EDIT: Almost forgot – one thing I did wonder about Party Going, which Green wrote in the late 1930s, was whether the fog represented Nazi Germany, creeping up on an England too wrapped up in itself to notice the impending danger. The fog lifts at the novel’s end, which probably disproves the theory, although I could craft an argument that Green was commenting on the English aristocracy’s reliance on luck, fate, God, or simply on other parties to get it out of trouble.

Next up: The Grapes of Wrath. No, I’ve never read it before.

Comments

  1. With regard to your historic All-Star team: Bonds > Williams.

  2. You’d do well to provide some justification for that comment, Josh. Williams was pretty dominant – led the AL in OPS+ as many times as Bonds led the NL, for example, and did so despite losing his age 24-26 seasons to war.

  3. Okay. While I think their hitting stats make them pretty even (as you said, both led their respective league in OPS+ nine times), Bonds was clearly better on the basepaths than Williams and was, by most accounts, a pretty good left fielder (even in toward the end of his career, he had a pretty solid UZR).

    Bonds stole over 500 bases in his career, while Williams stole 24. Even if steals aren’t really all THAT important, it’s still something that tilts the argument in favor of Bonds.

    Also, if you look at their peak OPS+ seasons, Bonds has 3 years that beat Williams’ best.

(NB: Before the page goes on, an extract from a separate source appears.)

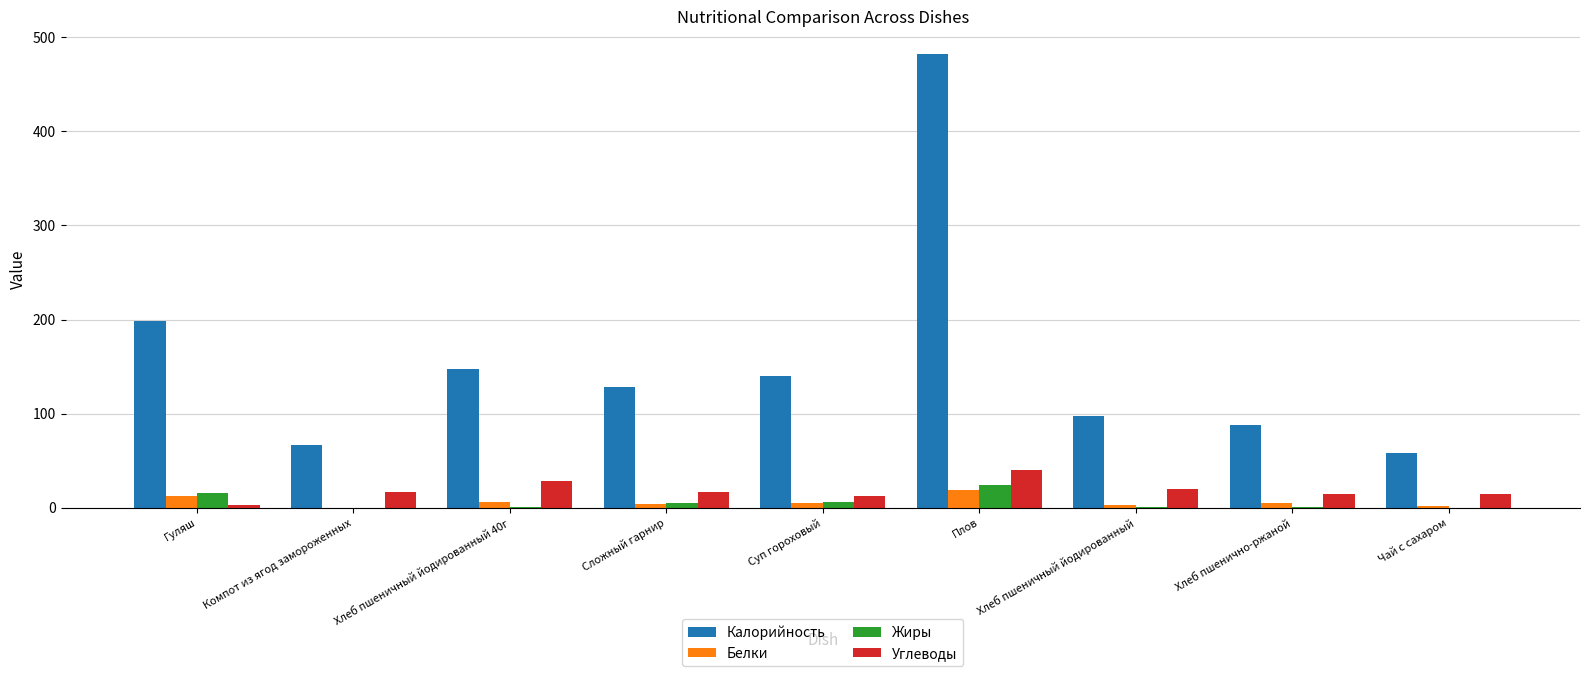

What is the maximum value for Жиры?

23.8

    Maybe it comes down to opinion, but I think that since you were putting together an all-time BASEBALL team, defense and baserunning should be taken into account and to me, that makes Bonds the choice. It’s unfortunate Williams had to lose three years of his career in service of his country, and that can be taken into account, I just don’t know how much.

  4. I’m excited for your review of Grapes of Wrath, because it’s also on my to-be-read list, and waiting patiently on my bookshelf. I hope you like it, since if you give it a bad review, it may be waiting a while longer.

  5. When will you be getting to the review of Word Freak?

    Don’t know why I’m looking forward to it since I’ve already read it. It was entertaining, which was all I’d hoped for when I bought it.

  6. Connecticut Mike

    Keith,

    I was wondering how individual pitches are evaluated on the 20-80 scale. More specifically, how does a scout determine that a guy’s curveball is a 50 versus a 55 or + versus ++ or what have you?

    Do you know if anyone is using a pitch/fx type system to more specifically evaluate/describe a given pitch so that in addition to saying a guy has a 70 curveball they would also say it breaks x inches down and x inches away?